For reasons which are not mine to speculate on, the Historical Novel Society is no longer undertaking indie book reviews at the current time
And a very dear friend of mine has suddenly become a Kindle bestseller.
It’s rather given me food for thought – because, you know, I’ve never achieved more than mid-list success (albeit consistently – that’s not a complaint!), the reviewers are not beating a path to my door, there’s no possibility of a Rosie film.
-There’s the distant possibility of A Cloak of Zeal making it to the silver screen, but that’s different.
The most successful, most widely-shared blog post I’ve ever written, even more so about the one about being mental, was about a bloody Royalist.
My publisher says I’m a good writer, but he’s not keen on the historical definition.
That’s what I am. That’s what I do.
My thing is the period 1608 to – currently – 1681. I know it, I occasionally live in it, I can tell you about it easier than I could tell you the Top 10 music charts. (Do we still have a Top 10? Is Dowland still in it?)
I like the 17th century.

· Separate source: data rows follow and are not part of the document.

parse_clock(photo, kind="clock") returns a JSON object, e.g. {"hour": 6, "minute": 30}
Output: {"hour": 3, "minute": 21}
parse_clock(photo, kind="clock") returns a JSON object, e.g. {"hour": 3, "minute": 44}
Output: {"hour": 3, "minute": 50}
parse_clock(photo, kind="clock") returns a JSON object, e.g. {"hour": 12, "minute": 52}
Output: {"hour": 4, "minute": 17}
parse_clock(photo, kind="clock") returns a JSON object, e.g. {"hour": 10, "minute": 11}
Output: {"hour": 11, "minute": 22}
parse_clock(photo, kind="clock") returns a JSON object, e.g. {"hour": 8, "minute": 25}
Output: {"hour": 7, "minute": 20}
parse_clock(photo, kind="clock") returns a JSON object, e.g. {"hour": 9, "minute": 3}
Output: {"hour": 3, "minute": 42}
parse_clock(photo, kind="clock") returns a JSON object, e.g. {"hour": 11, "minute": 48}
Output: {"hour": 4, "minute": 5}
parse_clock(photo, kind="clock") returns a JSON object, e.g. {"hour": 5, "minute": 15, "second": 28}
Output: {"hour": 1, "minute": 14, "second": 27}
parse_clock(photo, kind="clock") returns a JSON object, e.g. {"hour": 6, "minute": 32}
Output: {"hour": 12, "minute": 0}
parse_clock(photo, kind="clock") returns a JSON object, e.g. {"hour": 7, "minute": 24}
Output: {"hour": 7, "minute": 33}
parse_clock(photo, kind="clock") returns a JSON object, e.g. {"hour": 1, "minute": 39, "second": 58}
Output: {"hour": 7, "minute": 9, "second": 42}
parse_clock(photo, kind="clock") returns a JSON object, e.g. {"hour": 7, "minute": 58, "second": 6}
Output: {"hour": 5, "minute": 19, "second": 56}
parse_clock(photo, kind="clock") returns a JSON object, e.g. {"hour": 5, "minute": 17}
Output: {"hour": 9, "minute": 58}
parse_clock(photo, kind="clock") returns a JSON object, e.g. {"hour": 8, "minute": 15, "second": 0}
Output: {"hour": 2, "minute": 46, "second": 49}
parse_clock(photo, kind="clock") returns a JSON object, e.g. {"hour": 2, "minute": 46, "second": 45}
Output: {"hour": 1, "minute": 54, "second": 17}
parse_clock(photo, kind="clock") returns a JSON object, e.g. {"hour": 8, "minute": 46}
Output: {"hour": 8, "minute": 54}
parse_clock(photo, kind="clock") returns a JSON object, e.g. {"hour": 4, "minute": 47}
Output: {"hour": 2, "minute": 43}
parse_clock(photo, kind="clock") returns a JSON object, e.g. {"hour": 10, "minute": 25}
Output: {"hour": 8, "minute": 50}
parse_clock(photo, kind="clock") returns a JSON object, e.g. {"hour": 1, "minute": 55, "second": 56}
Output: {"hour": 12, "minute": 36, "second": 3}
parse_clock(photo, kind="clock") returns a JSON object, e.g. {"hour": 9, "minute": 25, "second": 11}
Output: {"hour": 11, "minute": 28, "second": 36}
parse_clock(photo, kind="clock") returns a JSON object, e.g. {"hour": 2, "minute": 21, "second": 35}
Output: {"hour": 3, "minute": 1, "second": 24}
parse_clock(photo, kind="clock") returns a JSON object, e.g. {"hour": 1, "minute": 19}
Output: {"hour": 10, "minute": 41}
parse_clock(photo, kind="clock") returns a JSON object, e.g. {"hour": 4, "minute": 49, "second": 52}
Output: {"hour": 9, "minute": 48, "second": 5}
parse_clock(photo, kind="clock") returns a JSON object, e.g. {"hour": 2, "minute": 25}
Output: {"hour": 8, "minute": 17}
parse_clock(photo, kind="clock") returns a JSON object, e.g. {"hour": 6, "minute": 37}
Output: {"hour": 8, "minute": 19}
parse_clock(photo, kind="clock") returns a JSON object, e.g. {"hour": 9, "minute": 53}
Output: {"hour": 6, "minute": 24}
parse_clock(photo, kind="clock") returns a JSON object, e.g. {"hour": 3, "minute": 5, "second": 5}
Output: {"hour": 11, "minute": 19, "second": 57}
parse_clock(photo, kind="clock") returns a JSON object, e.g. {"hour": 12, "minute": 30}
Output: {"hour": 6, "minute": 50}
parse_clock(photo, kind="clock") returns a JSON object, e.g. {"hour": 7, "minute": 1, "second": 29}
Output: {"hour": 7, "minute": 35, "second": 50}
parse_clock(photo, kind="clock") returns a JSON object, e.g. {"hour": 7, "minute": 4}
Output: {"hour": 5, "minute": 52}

It is, if you like, my abiding fire.
I’ve done the research. I know people would rather read about the Napoleonic wars – which, frankly, bore the arse off me, line on line of regimented redcoats ordered about like toy soldiers – or medieval mayhem. And historical romance is where the bulk of the historical readers are, and God knows there’s precious little of that going on in my books, not in any traditional boy-meets-girl sense.
And yet I’m still stubbornly writing, and even more stubbornly selling books.
And I think that’s the thing. I love that people discover them – and I get, absolutely, that I am a niche thing and an acquired taste – and most of all I love that I have enough people buying my books that I can put fuel in the car and keep the cats in biscuits, but that I pretty much know my readers.
Not only demographically, but I can poke one and say – hey! Ms X! What do you actually think about…
I can put people’s dogs into my books – Tinners and Malley, they’re real, they were loved – and their people know.
I reach a lot of new readers on Twitter. I do use Twitter a lot.
I am, I think, one of the reenactment world’s writers of choice, especially the Parliamentarian end of the proceedings, because I know what it’s like doing the operational stuff, and they know it. (I’ve marched the march, for want of a better word.)
I’m in various wonderful supportive Facebook groups and we have a laugh and we cover each other’s backs but…not sure they sell books.
And on balance, I think that’s kind of okay.
I enjoy what I do, but although in my head I’d like to rock up to a book-signing and sell out, I’m not sure I actually would. I think not knowing my people – not being able to call my readers friends, even in the loosest Facebook-chums distant sense – would make me a bit sad. I think I’m happiest where I am: a plain russet-coated author who writes what she knows, and loves whereof she writes, than that which is a bestseller and nothing more.
And I think that, if anything, is what I’ve learned about writing. Know what it is you want to get out of your work – and be comfortable with it.